Seven areas of organised access to cross-border healthcare (ZOASTs) were created alongside the Franco-Belgian border area between 2008 and 2015. The patients in those health zones can receive care on both sides of the border without any administrative or financial barriers.

WHERE:

Belgium, France

HOW:

The Interreg programmes I, II, III and IV have provided a lot of support and technical assistance to the local partners at the Franco-Belgian border to develop, embed and secure structured cooperation, in particular by encouraging inter-hospital agreements and defining a first cross-border health area.
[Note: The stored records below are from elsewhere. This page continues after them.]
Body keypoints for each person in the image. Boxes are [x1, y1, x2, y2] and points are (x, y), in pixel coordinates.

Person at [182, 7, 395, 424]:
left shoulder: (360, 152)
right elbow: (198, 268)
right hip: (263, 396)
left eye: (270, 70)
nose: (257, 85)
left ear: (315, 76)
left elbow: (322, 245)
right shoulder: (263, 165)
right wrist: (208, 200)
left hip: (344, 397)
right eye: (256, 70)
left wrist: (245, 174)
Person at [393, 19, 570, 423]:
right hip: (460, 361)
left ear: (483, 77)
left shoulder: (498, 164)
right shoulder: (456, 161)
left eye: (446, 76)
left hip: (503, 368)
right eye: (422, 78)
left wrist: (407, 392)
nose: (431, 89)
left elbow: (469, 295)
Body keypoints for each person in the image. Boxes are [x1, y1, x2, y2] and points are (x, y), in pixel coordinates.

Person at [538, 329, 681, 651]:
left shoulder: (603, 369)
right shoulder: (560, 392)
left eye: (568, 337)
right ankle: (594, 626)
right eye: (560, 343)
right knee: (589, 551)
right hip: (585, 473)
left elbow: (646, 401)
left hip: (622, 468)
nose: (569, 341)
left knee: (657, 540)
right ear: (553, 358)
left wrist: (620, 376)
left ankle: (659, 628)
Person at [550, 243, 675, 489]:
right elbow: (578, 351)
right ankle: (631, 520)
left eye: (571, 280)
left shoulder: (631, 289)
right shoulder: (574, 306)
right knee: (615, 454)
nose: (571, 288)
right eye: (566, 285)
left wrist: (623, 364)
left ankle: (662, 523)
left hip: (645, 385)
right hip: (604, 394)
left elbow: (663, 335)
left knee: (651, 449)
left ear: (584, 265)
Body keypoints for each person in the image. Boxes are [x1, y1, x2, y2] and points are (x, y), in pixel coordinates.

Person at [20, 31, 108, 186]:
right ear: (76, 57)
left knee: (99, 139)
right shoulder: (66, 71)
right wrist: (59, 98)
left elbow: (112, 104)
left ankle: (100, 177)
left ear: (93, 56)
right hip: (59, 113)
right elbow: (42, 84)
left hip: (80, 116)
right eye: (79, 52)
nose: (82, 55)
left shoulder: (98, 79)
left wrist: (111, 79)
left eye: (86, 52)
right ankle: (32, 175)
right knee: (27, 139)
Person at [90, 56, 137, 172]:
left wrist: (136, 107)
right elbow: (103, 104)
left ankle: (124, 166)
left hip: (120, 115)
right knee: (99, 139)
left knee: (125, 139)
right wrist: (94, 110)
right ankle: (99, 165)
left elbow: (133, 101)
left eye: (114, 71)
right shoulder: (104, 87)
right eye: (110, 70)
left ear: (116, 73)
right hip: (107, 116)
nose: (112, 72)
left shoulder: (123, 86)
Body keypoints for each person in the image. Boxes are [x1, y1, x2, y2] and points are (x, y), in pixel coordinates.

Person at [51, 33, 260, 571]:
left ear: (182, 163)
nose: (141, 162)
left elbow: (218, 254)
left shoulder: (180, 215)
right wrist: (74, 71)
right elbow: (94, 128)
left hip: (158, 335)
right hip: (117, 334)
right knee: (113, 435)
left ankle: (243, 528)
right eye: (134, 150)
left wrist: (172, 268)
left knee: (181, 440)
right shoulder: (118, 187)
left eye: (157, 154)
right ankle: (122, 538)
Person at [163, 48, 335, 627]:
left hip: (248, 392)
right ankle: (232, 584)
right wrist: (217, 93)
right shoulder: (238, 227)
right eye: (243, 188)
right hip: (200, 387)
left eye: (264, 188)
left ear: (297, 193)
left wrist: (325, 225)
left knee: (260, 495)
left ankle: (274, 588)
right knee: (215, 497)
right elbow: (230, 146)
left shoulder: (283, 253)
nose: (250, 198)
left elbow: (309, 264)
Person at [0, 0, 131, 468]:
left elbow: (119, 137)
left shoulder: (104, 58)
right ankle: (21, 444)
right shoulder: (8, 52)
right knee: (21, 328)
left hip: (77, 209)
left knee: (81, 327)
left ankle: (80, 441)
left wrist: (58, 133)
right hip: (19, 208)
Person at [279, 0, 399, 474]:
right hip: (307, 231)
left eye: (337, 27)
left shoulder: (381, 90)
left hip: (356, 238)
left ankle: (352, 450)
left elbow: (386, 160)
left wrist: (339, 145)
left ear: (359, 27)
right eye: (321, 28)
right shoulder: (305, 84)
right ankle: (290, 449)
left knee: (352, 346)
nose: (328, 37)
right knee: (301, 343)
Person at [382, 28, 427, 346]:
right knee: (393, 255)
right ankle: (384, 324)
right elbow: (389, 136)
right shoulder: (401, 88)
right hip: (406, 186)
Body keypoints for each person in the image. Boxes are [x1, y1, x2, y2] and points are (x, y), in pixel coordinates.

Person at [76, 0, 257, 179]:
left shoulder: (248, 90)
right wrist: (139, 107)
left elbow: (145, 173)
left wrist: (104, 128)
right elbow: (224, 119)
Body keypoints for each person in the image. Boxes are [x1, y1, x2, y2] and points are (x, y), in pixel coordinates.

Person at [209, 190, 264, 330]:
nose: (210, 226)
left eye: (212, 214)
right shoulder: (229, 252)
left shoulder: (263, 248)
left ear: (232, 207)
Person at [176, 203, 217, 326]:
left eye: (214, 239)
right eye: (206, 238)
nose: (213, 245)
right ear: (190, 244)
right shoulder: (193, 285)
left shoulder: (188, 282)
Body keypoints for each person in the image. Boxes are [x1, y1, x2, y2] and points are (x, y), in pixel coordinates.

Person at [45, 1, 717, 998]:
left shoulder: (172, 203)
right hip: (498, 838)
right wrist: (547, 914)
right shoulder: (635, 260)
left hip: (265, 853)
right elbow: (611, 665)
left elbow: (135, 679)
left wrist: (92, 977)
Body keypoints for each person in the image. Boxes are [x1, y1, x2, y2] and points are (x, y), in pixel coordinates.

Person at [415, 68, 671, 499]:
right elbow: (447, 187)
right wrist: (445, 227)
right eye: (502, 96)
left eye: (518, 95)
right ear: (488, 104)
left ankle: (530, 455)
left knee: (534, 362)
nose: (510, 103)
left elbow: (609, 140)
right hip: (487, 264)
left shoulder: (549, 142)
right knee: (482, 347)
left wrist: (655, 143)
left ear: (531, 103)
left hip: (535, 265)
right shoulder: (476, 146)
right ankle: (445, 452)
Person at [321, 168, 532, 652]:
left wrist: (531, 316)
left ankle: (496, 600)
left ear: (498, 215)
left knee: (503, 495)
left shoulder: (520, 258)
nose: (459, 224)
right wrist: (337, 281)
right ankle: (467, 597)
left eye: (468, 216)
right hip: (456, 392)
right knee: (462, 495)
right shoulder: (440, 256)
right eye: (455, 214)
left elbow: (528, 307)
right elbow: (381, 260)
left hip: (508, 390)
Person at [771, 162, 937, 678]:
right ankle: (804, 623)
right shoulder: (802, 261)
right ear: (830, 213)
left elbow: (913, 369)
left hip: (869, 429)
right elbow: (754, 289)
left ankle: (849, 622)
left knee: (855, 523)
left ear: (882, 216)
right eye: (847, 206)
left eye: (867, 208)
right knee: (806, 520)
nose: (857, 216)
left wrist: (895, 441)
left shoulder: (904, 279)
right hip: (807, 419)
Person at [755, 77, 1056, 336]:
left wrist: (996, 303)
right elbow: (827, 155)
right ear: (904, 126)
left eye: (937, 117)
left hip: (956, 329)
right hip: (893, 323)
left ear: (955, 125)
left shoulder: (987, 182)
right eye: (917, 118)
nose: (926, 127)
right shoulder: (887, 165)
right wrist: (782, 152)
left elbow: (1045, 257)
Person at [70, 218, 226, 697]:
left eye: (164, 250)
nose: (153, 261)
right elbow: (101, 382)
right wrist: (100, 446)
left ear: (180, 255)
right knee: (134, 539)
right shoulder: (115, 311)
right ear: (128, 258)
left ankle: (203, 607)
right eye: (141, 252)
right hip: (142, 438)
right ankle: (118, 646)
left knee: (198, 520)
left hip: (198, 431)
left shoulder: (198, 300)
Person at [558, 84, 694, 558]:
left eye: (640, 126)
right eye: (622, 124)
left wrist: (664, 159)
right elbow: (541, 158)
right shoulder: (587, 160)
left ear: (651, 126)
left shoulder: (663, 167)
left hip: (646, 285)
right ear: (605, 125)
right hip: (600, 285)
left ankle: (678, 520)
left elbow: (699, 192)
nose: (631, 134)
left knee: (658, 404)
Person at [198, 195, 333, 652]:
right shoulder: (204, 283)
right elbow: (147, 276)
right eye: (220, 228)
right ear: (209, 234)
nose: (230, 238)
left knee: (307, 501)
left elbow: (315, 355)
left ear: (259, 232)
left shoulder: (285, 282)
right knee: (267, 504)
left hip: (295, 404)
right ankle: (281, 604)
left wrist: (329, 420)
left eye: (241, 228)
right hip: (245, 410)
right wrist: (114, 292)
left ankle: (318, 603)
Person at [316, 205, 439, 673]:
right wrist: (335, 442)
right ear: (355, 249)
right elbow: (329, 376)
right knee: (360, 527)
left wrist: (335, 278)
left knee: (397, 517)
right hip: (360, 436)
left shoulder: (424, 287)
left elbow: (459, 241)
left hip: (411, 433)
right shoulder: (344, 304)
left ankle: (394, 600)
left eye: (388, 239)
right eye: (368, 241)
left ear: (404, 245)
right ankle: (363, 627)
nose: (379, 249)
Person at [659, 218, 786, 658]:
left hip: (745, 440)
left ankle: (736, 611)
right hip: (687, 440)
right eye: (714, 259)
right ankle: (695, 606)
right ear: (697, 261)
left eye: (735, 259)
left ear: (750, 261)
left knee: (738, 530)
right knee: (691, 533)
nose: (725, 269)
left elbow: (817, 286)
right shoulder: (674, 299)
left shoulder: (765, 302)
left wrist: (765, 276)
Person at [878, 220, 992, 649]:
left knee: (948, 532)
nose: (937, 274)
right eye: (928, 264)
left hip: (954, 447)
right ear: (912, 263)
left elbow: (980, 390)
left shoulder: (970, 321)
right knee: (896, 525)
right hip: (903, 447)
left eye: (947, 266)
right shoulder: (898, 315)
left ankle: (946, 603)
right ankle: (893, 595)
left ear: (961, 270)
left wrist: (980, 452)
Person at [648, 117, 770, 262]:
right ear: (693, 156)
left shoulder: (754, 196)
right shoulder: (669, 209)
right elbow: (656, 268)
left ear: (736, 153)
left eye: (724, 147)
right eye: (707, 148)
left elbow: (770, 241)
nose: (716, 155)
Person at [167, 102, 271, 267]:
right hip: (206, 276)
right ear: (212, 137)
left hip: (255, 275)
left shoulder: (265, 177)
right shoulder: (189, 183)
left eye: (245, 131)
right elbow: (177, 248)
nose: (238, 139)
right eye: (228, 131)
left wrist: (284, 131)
To push the cooperative approach forward and to legitimise it at the highest level, the idea of a framework agreement on cross-border healthcare cooperation between France and Belgium was born. The healthcare treaty, signed on 1 June 2005 by the French and Belgian health ministers on behalf of the two governments, gives the power to the regional authorities in charge of planning, organising and financing the healthcare system to negotiate and validate agreements.

The Franco-Belgian framework agreement has been the legal basis for the seven ZOASTs regulatory arrangements. The ZOASTs, covering today the whole border, enable the pooling of resources and techniques in order to develop a wide range of care accessible to the population of the defined legal zone without any administrative or financial difficulties. They have become benchmarks for cross-border healthcare cooperation across Europe.

RESULTS: 

In 2015, some 20,000 French and Belgian patients have received treatment without discrimination on either side of the Franco-Belgian border under these cross-border arrangements.